KBR68H, Jakarta - Setiap tahun pemerintah pusat menggelontorkan Rp 600 triliun ke tiap daerah. Namun dana sebesar itu belum mampu meningkatkan kesejahteraan masyarakat secara signifikan di daerah.
Padahal dana itu sudah dilengkapi dengan 34 penyerahan kewenangan berbagai bidang, seperti pendidikan, kesehatan, tambang, sejumlah jenis pungutan pajak dan lain-lain.
Kementerian Dalam Negeri mengakui ada kemunduran dalam pelaksanaan otonomi daerah. Hal ini terlihat dari indeks pembangunan manusia yang tidak meningkat secara signifikan, malah ada kecenderungan turun. Lalu tingkat kematian bayi di banyak tempat naik. Masalah air minum juga belum teratasi
Kementerian Dalam Negeri kini berusaha menata kembali mekanisme pelaksanaan otonomi daerah. Termasuk saat memilih kepala daerah, agar efisien tapi tak menghilangkan unsur demokrasi.

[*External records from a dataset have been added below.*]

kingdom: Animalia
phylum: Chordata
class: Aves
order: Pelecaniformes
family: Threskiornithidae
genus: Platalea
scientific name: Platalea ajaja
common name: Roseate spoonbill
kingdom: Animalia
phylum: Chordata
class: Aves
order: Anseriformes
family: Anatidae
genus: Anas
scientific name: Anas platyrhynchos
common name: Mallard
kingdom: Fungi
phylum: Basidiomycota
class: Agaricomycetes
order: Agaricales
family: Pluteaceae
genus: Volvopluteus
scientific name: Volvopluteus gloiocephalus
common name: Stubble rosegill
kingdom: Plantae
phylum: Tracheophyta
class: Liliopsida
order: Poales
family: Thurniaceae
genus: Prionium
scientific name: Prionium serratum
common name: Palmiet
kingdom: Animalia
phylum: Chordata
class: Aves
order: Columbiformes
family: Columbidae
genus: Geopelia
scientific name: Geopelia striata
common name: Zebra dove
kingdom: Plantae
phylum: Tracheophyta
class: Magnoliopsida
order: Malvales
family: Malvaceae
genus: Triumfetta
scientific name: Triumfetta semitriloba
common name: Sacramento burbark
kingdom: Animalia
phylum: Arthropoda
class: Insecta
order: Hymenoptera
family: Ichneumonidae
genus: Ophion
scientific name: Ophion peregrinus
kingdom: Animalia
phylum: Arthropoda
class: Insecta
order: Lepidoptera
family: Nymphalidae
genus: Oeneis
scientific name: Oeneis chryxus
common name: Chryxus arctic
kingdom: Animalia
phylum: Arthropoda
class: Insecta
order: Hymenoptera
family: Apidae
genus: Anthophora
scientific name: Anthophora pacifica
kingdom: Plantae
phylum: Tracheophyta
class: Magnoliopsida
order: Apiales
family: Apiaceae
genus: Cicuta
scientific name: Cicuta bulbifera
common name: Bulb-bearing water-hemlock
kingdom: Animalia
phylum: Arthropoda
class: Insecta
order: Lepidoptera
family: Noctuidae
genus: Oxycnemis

Sejalan dengan peringatan HUT Otonomi Daerah, Menteri Dalam Negeri Gamawan Fauzi mengingatkan daerah agar pemilu parlemen dan pemilu kepala daerah dilakukan serius untuk menghasilkan pemerintahan daerah yang baik agar bisa menghasilkan tata kelola yang baik.
Selama ini, menurut Gamawan, tata kelola daerah masih buruk karena besarnya kepentingan politik. Mendagri mencontohkan sering terjadinya bongkar pasang pejabat-pejabat teknis di daerah oleh kepala daerah sebagai salah satu bentuk dampak pilkada yang penuh kepentingan politik. Akibatnya pejabat teknis tidak profesional.
“Aparat daerah kan tidak boleh terlibat politik praktis, tapi yang terjadi sebaliknya,” kata Gamawan
Kepentingan politik juga menyebabkan tersedotnya dana untuk daerah untuk kepentingan penguasa.
Sementara, Direktur Jendral Otonomi Daerah Djohermansyah Djohan menyebut Pembangunan dan pelayanan publik di daerah semakin tidak kebagian jatah dana, karena di banyak daerah alokasi APBD justru digunakan untuk membayar gaji pegawai.